Extrait du texte —
============
Najiba jalal
Il y a désormais au Maroc un rendez-vous que les citoyens attendent avec une curiosité presque populaire, bien au-delà des cercles institutionnels ou sécuritaires : les célébrations de la Direction Générale de la Sûreté Nationale. Ce qui n’était autrefois qu’un anniversaire administratif est progressivement devenu un événement national majeur, suivi par les familles, les jeunes, les médias, les experts et même les partenaires étrangers du Royaume.
Le 70ème anniversaire de la DGSN ne marque donc pas seulement sept décennies d’existence d’une institution sécuritaire. Il consacre surtout une transformation profonde de l’image de la police marocaine dans l’imaginaire collectif national.
Car quelque chose a changé au cours des dernières années.
Le citoyen marocain ne regarde plus sa police avec les mêmes yeux. Les Journées Portes Ouvertes ont profondément modifié le rapport entre l’institution sécuritaire et la société. Elles ont ouvert les portes d’un univers longtemps perçu comme fermé, opaque ou strictement répressif. Désormais, des milliers de familles découvrent les métiers de la police scientifique, les technologies de cybersécurité, les unités d’intervention, les laboratoires techniques, les brigades cynotechniques et les capacités opérationnelles modernes du Royaume.
Mais derrière la démonstration logistique ou technologique, il existe surtout une stratégie beaucoup plus profonde : celle de la reconquête de la confiance.
Dans un monde où de nombreuses institutions sécuritaires souffrent d’une crise d’image ou d’un éloignement croissant avec les populations, le Maroc semble avoir choisi une autre voie : celle d’une police qui se rapproche du citoyen sans renoncer à l’autorité de l’État.
C’est probablement ce qui explique pourquoi cet événement est devenu incontournable.
Les Journées Portes Ouvertes de la DGSN ne sont plus de simples opérations de communication. Elles sont devenues une scène où le Maroc expose silencieusement sa capacité à conjuguer sécurité, modernité, souveraineté et proximité sociale.
Et cette année revêt une portée particulière.
Le 70ème anniversaire intervient dans un contexte international marqué par des mutations sécuritaires extrêmement complexes. Les menaces ont changé de visage : cybercriminalité, manipulations numériques, trafics transnationaux, criminalité organisée, désinformation, radicalisations diffuses. Face à ces défis, les États modernes sont contraints de transformer profondément leurs appareils sécuritaires.
Or, le Maroc apparaît aujourd’hui comme l’un des pays africains ayant engagé l’une des modernisations les plus avancées de ses structures policières.
Cette évolution ne se limite plus aux équipements visibles ou aux infrastructures. Elle concerne aussi la doctrine, la formation, l’intelligence criminelle, la coopération internationale et la maîtrise technologique.
============
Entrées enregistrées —
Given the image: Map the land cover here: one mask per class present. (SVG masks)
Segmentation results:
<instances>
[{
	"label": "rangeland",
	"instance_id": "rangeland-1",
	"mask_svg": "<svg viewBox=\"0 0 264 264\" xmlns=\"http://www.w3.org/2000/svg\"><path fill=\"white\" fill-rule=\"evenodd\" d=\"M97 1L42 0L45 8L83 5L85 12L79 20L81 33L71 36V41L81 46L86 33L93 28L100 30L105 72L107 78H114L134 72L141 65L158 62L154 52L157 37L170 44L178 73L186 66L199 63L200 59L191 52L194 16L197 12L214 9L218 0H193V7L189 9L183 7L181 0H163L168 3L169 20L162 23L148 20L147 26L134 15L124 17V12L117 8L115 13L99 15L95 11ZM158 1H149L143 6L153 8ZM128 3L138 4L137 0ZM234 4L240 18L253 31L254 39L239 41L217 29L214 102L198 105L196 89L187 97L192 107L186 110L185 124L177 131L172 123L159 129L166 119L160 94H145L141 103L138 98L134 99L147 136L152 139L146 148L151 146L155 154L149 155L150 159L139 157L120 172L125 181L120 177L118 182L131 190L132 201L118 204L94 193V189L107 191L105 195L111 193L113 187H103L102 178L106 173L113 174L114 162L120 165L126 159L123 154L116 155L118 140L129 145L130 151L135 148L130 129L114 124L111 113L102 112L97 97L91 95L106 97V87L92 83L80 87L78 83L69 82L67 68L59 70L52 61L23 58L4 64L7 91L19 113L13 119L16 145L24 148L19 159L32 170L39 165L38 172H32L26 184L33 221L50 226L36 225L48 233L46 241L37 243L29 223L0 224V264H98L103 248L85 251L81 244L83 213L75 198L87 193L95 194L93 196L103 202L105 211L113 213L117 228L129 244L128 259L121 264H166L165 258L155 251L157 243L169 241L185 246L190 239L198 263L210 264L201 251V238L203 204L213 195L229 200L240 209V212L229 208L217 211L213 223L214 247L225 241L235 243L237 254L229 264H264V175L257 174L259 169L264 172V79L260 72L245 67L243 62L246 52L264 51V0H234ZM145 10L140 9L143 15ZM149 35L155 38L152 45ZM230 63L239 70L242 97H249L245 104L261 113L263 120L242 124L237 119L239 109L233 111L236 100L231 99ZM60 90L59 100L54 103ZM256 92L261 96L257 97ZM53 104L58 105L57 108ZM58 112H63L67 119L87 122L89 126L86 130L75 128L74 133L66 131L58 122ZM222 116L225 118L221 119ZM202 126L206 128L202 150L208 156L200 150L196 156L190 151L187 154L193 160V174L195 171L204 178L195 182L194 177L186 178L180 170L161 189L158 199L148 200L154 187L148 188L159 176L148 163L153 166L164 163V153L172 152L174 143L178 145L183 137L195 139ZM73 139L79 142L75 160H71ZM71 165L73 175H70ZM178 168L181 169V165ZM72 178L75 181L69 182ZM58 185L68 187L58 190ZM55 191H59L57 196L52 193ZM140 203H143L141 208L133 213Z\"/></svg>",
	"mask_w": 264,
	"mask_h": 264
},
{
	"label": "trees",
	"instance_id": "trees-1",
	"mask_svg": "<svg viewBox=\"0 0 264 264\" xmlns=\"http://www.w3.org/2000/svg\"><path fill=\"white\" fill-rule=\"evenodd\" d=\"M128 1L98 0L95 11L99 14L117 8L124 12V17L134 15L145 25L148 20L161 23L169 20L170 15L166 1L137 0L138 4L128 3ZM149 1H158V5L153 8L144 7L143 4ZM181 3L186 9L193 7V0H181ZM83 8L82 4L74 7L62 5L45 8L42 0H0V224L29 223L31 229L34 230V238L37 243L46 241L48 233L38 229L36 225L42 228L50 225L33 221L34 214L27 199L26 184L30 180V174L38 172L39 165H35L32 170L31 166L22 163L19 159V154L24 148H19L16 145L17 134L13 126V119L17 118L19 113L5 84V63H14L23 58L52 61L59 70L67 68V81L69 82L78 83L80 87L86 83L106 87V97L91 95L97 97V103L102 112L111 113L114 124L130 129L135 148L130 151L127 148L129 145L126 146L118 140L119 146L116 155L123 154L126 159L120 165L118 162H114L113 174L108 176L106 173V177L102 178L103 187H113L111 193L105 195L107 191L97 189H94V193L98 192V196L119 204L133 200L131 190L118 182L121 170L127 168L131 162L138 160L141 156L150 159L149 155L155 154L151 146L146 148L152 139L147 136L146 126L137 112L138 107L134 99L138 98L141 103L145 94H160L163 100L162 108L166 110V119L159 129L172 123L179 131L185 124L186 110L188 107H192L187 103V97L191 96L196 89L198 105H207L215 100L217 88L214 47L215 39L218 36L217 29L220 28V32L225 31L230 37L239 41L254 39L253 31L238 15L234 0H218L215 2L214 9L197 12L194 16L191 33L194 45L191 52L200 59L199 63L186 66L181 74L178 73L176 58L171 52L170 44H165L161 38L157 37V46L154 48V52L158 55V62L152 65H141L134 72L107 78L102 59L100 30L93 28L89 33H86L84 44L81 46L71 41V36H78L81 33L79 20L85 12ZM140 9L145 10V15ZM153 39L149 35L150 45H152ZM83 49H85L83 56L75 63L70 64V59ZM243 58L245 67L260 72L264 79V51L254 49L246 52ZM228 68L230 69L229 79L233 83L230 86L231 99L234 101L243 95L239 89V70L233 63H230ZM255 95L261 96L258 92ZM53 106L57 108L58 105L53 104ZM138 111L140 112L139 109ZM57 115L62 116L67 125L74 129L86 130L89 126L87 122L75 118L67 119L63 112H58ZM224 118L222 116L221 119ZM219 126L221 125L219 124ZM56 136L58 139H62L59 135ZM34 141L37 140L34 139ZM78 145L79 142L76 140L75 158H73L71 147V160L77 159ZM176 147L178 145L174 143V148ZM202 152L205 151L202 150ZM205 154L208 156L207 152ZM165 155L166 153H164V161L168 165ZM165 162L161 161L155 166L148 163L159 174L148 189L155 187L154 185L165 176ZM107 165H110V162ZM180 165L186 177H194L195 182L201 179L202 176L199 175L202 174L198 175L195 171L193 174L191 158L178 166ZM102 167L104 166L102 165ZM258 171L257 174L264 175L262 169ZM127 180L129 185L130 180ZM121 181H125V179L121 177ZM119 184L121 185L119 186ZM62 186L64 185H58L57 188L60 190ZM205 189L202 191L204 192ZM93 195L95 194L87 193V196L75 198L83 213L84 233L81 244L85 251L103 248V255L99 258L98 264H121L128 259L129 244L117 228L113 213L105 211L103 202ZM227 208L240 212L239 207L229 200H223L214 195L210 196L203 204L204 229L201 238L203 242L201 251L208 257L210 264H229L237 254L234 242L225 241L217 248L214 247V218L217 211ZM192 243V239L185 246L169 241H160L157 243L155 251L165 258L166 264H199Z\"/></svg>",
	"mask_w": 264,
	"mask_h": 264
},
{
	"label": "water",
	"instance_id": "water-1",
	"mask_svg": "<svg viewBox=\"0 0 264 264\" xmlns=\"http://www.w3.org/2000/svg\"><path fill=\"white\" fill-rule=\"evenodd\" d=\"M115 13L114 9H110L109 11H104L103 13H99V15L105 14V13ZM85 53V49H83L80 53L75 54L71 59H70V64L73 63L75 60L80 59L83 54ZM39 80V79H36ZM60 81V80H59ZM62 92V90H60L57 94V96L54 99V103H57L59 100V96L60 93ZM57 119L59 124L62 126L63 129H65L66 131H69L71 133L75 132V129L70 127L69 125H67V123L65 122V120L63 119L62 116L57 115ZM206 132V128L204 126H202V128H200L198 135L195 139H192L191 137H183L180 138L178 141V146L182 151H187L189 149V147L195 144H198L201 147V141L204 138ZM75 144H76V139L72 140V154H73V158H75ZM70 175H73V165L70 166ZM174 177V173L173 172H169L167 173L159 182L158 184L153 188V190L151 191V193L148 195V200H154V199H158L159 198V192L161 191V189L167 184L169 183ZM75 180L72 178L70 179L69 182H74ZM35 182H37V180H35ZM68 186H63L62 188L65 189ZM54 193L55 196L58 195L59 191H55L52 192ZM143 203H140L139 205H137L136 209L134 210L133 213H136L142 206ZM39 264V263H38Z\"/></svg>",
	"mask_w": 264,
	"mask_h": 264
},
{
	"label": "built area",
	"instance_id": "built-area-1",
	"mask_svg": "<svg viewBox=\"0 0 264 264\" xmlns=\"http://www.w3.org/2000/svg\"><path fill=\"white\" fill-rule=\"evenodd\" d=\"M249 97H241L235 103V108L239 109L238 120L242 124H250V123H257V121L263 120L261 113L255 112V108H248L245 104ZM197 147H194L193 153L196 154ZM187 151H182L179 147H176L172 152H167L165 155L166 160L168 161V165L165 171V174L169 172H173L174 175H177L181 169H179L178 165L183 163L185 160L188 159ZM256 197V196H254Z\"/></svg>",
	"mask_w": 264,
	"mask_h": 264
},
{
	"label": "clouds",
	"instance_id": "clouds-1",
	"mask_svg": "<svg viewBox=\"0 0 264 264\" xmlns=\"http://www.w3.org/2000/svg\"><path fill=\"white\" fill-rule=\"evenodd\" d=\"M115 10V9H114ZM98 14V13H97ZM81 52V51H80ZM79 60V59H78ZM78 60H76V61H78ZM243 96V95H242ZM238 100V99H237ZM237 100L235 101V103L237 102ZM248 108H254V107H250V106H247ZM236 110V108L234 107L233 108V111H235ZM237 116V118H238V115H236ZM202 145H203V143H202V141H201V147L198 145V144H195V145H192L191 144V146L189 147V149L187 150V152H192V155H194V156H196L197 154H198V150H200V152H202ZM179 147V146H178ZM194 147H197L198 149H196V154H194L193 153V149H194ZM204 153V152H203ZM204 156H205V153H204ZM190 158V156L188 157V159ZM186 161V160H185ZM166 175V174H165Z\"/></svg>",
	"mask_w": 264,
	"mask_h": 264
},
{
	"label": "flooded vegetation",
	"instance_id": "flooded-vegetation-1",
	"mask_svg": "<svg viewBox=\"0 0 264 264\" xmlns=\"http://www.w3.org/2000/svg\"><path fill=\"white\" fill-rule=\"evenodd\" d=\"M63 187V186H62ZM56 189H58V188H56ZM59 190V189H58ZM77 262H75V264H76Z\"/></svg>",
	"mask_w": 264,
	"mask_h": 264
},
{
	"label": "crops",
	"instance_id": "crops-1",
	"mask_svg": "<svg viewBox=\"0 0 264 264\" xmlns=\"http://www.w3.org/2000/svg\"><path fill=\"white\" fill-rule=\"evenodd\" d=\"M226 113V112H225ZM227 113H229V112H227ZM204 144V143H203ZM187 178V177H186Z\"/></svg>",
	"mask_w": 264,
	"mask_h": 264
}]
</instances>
============
Consigne — Réécrivez sous forme de liste le paragraphe de l'article sur la DGSN qui commence par « Le citoyen marocain ne regarde plus », en conservant ses faits principaux. Servez-vous uniquement de l'article sur la DGSN.

Réponse —
- Le citoyen marocain ne regarde plus sa police de la même façon.
- Les Journées Portes Ouvertes ont profondément modifié le rapport entre l'institution sécuritaire et la société.
- Elles ont ouvert un univers longtemps perçu comme fermé, opaque ou strictement répressif.
- Des milliers de familles y découvrent désormais la police scientifique, les technologies de cybersécurité, les unités d'intervention, les laboratoires techniques, les brigades cynotechniques et les capacités opérationnelles modernes du Royaume.